Fast OpenClaw checklist

If 2+ of these are true, run chub first:

  1. External API/SDK involved
  2. Version-specific behavior likely
  3. Endpoint/schema uncertainty exists
  4. Failure cost is high (payments/auth/data integrity)
  5. Existing code recently broke after dependency updates

Concrete trigger examples by provider

Stripe — trigger Context Hub first when:

  • Implementing or fixing webhook signature verification
  • Creating subscription/payment-intent flows with idempotency requirements
  • Handling API version mismatch errors or changed field semantics

Example:

chub search "stripe webhooks" --json
chub get stripe/api --lang js --json

OpenAI — trigger Context Hub first when:

  • Implementing chat/responses APIs with tool/function calling
  • Streaming responses or migrating from older endpoints/SDK patterns
  • Debugging model parameter mismatches, structured output schemas, or file/tool workflows

Example:

chub search "openai chat responses function calling" --json
chub get openai/chat --lang js --json

Core workflow (doc-first coding)

  1. Search candidates
chub search "<vendor api or sdk>" --json
  1. Fetch the best match (pin language/version when available)
chub get <id> --lang js --json
# or
chub get <id> --lang py --version <sdk-version> --json
  1. Pull only needed references to reduce token noise
chub get <id> --file references/errors.md
# or
chub get <id> --full
  1. Implement against fetched docs, not assumptions.

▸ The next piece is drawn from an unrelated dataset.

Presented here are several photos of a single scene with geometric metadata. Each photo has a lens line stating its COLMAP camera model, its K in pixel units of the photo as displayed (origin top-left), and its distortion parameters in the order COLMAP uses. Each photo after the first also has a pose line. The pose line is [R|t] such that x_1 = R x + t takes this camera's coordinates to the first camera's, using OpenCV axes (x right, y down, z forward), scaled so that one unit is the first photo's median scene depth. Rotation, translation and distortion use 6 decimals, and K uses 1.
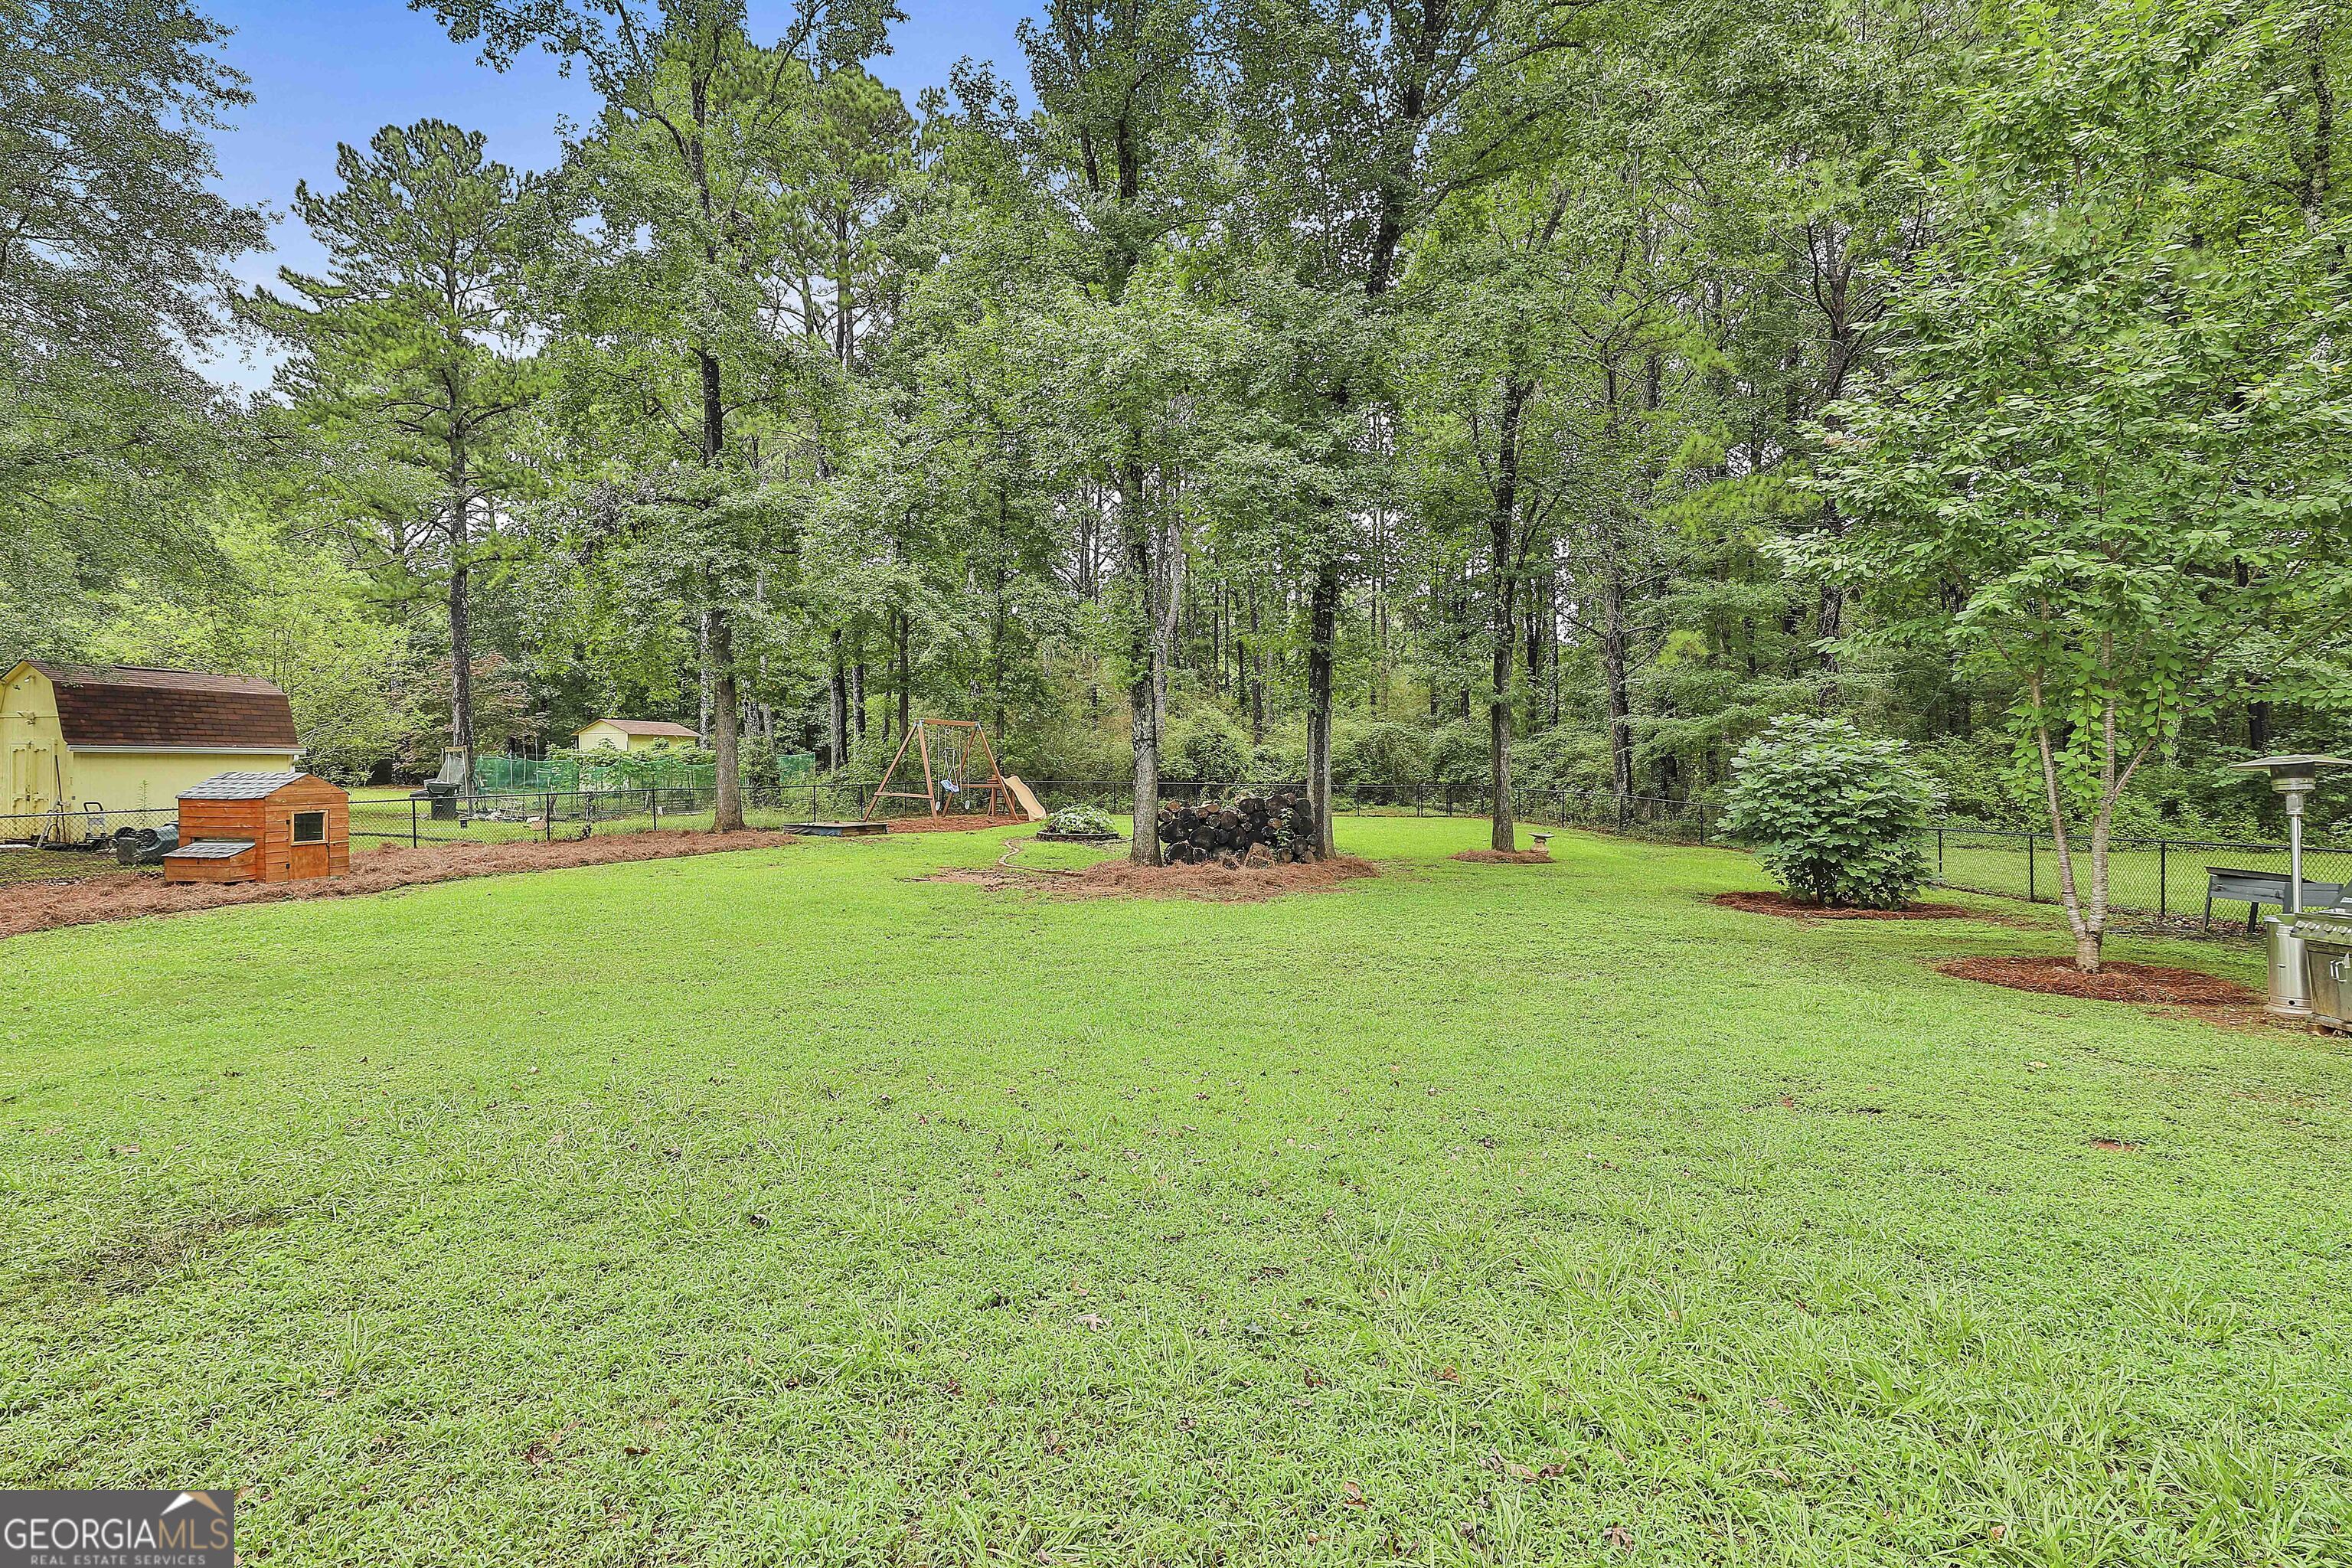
lens RADIAL K [[1135.4, 0, 1181.7], [0, 1135.4, 775.2], [0, 0, 1]] dist [-0.002083, 0.003692]
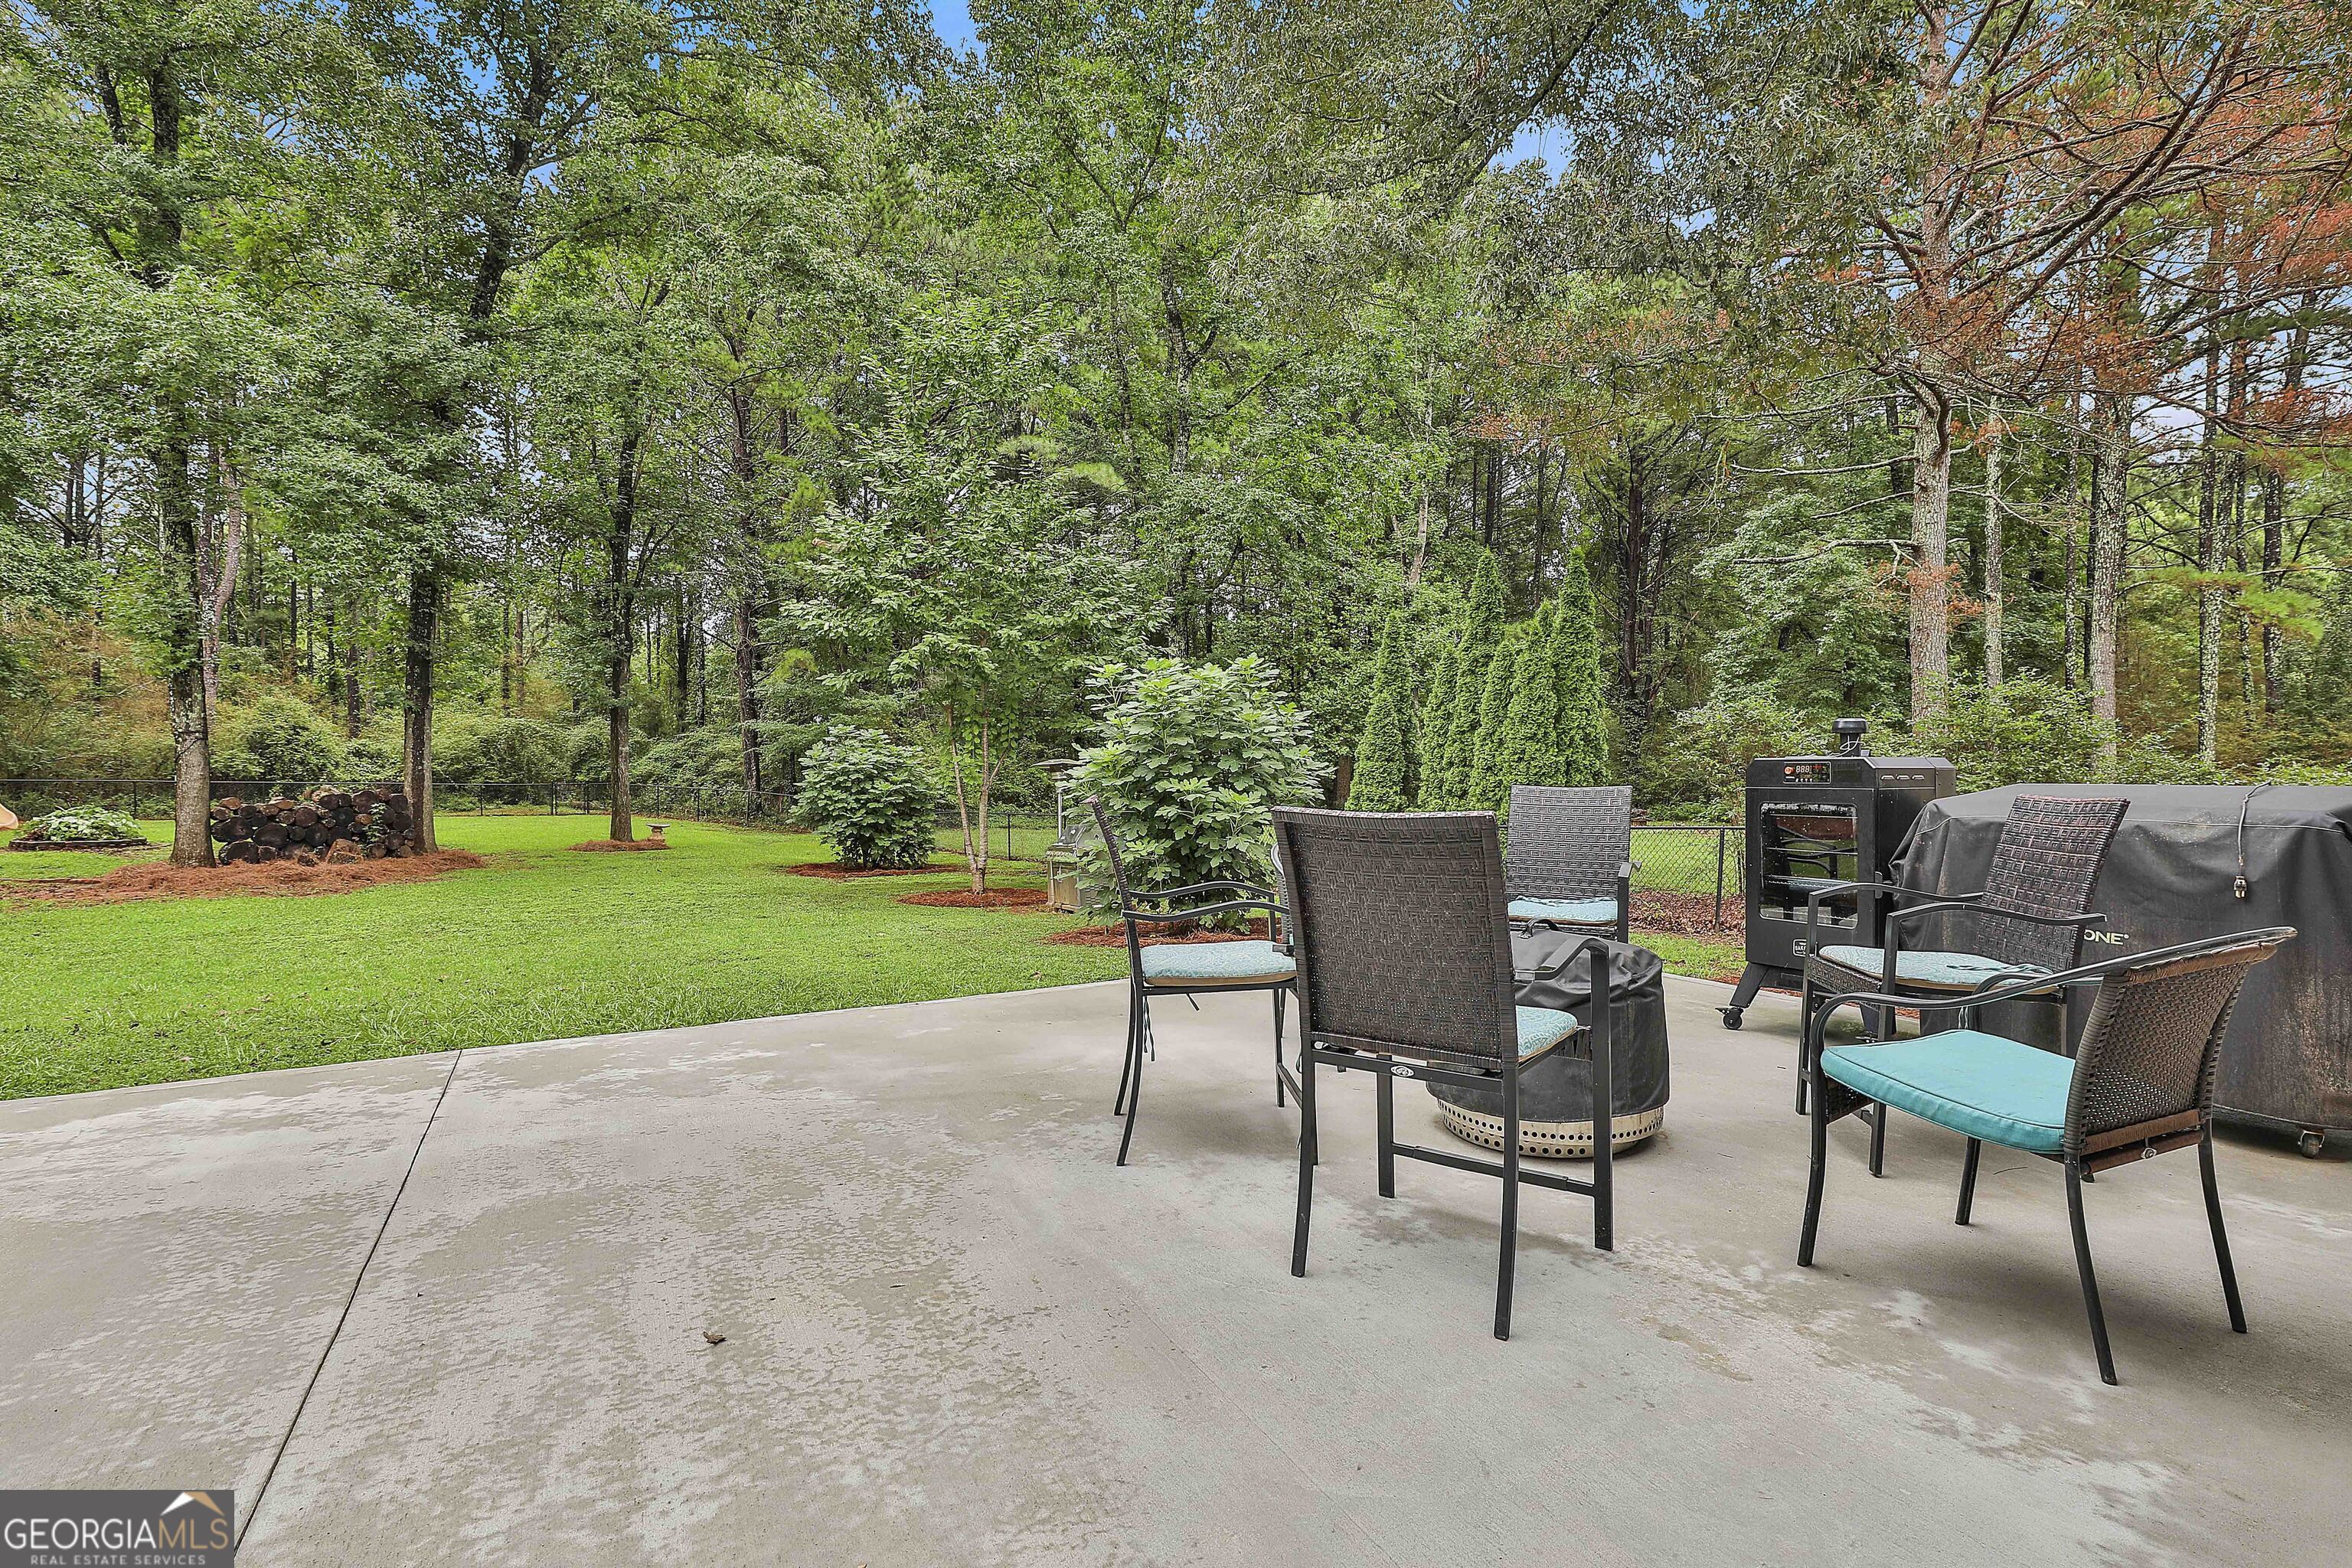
lens RADIAL K [[1131.1, 0, 1174.8], [0, 1131.1, 777.5], [0, 0, 1]] dist [-0.004311, 0.005334]
pose [[0.770683, -0.000487, 0.637219, -0.001913], [-0.000880, 0.999998, 0.001829, 0.003272], [-0.637219, -0.001970, 0.770681, -0.215971]]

  2. Persist new learnings (only non-obvious, high-value findings)

chub annotate <id> "<gotcha + fix + context>"
  1. Optional quality feedback (ask user before sending)
chub feedback <id> up
chub feedback <id> down --label outdated --label wrong-examples

Annotation quality standard

Good annotation format:

  • Symptom: what broke
  • Cause: why docs/code failed in practice
  • Fix: exact change that worked
  • Scope: version/environment constraints

Example:

chub annotate stripe/api "Webhook signature failed in Next.js route handlers; use raw request body before JSON parse. Verified on stripe-node 17.x."

Avoid annotations that just restate obvious doc text.

OpenClaw integration pattern

  • Treat Context Hub as first source for coding accuracy.
  • Save references to project files when useful:
mkdir -p .context
chub get <id> --lang js -o .context/<id>.md
  • For repeated workflows, maintain a compact project playbook (e.g., shared/<project>/context-notes.md) and keep chub annotations concise.

Useful commands

chub update
chub cache status
chub search "stripe webhooks"
chub get stripe/api --lang js
chub annotate --list --json
chub feedback --status

Safety + ops notes

  • Prefer --json for machine parsing in agent flows.
  • Keep annotation volume low and signal high.
  • If docs conflict with runtime behavior, annotate locally and continue with verified behavior.
  • Use version targeting (--version) when package major versions differ.